Collectively, biodiversity databases represent over a billion specimens and sightings of species. Unfortunately, quite often 60-90% or more of that data does not meet the standards necessary for biogeographic analysis: coordinates are missing or blatantly wrong, dates are missing, and some identifications can be questionable. Typically this data is discarded before analysis, even though it represents hundreds, perhaps thousands of years of person-work in collection and curation. More importantly, many of the discarded records are probably critical to understanding historical distributions and environmental tolerances of species because they represent the only known collections from a given location or on the edge of the range. Many of these erstwhile “unusable” records are historical and yet very valuable. Indeed, using historical records indicative of pre-anthropogenic range contractions better estimates species’ environmental tolerances.

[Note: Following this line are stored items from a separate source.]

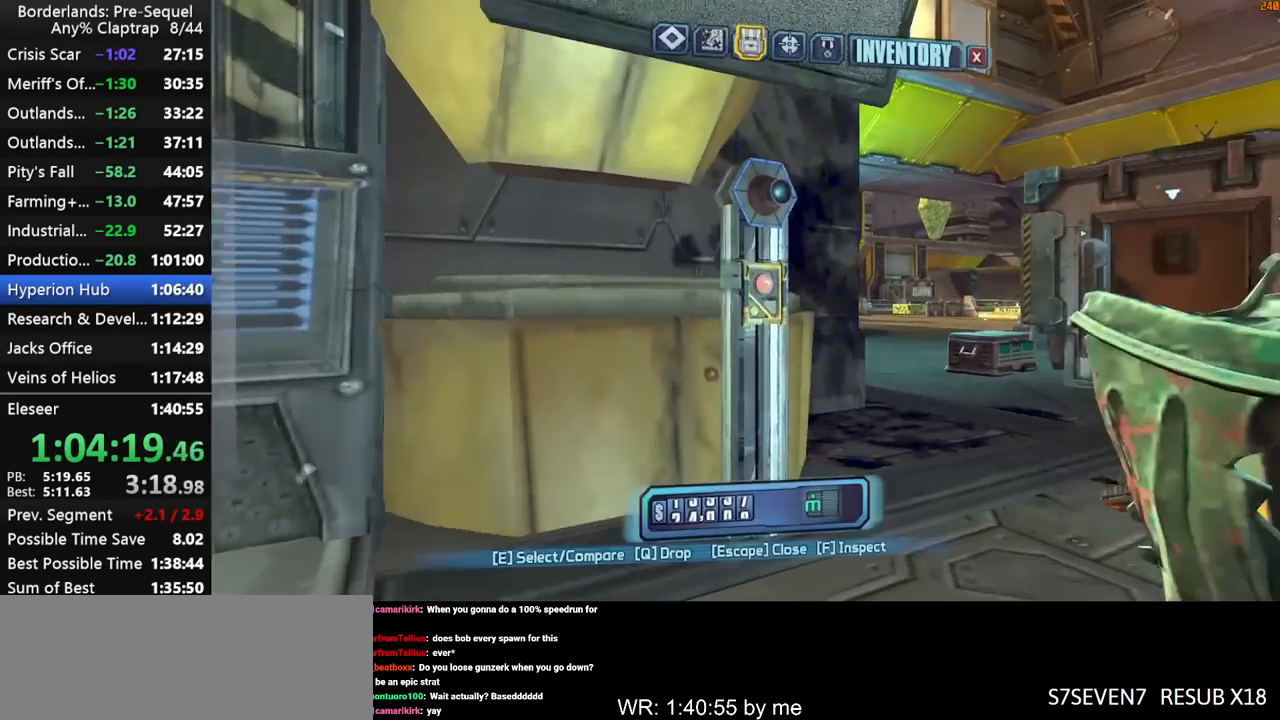
{"keys": [], "mouse_move": "still", "events": [[450, "1", "down"], [500, "1", "up"]]}
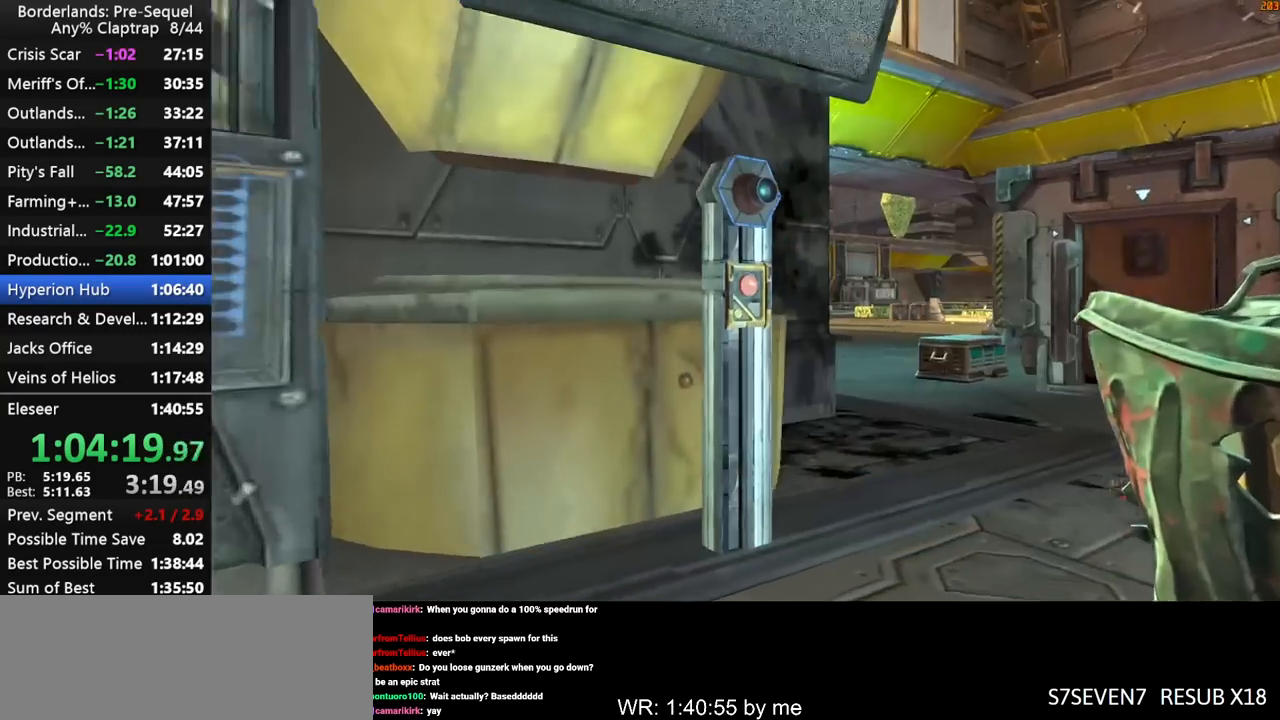
{"keys": [], "mouse_move": "still", "events": [[234, "e", "down"], [284, "e", "up"], [417, "e", "down"], [467, "e", "up"]]}
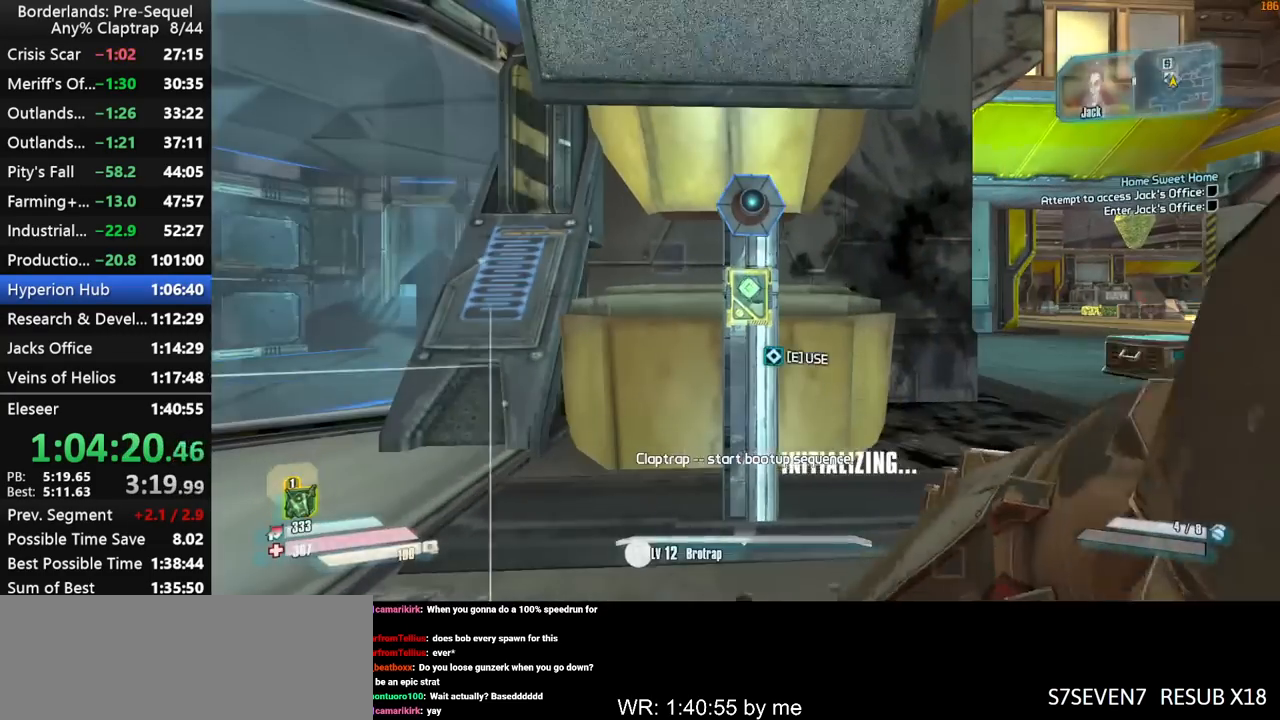
{"keys": ["d", "w"], "mouse_move": "still", "events": [[67, "shift", "down"], [150, "w", "down"], [250, "shift", "up"], [300, "d", "down"]]}
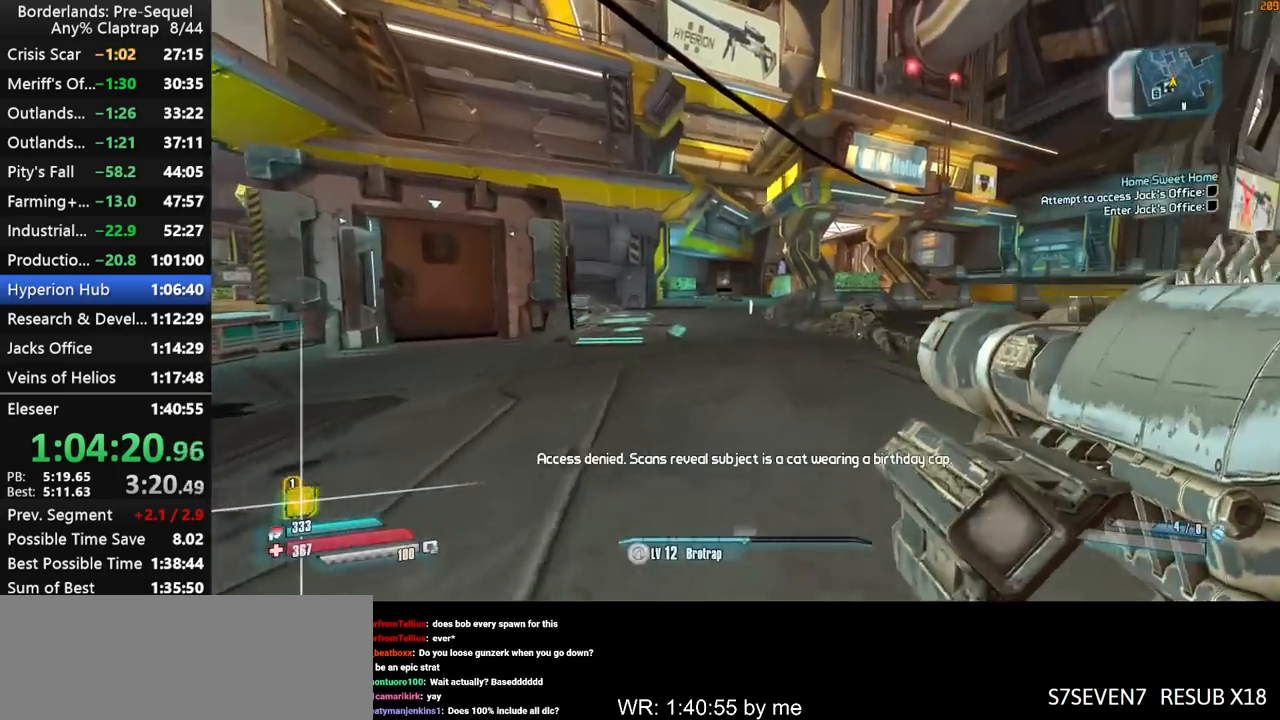
{"keys": [], "mouse_move": "still", "events": [[217, "x", "down"], [267, "d", "up"], [450, "w", "up"], [450, "x", "up"]]}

We are excited to announce Version 1.01 of bayesLopod, a Bayesian modeling framework that can use vaguely-georeferenced specimen records and estimate the probability that a record that falls outside the body of the distribution was incorrectly identified. bayesLopod is an R package that relies on Stan, a Bayesian coding language (which you do not need to know!) that approximates posteriors very fast compared to BUGS or JAGS. The input is either a points file, raster, or a shapefile, with detections and some background estimate of sampling effort. The output is in the same data format and provides an estimate of the probability of occupancy and the probability that a sample unit (e.g., raster cell) contains an incorrectly-identified record. We hope this tool can help conservation biogeographers better address pressing questions about Earth’s biodiversity.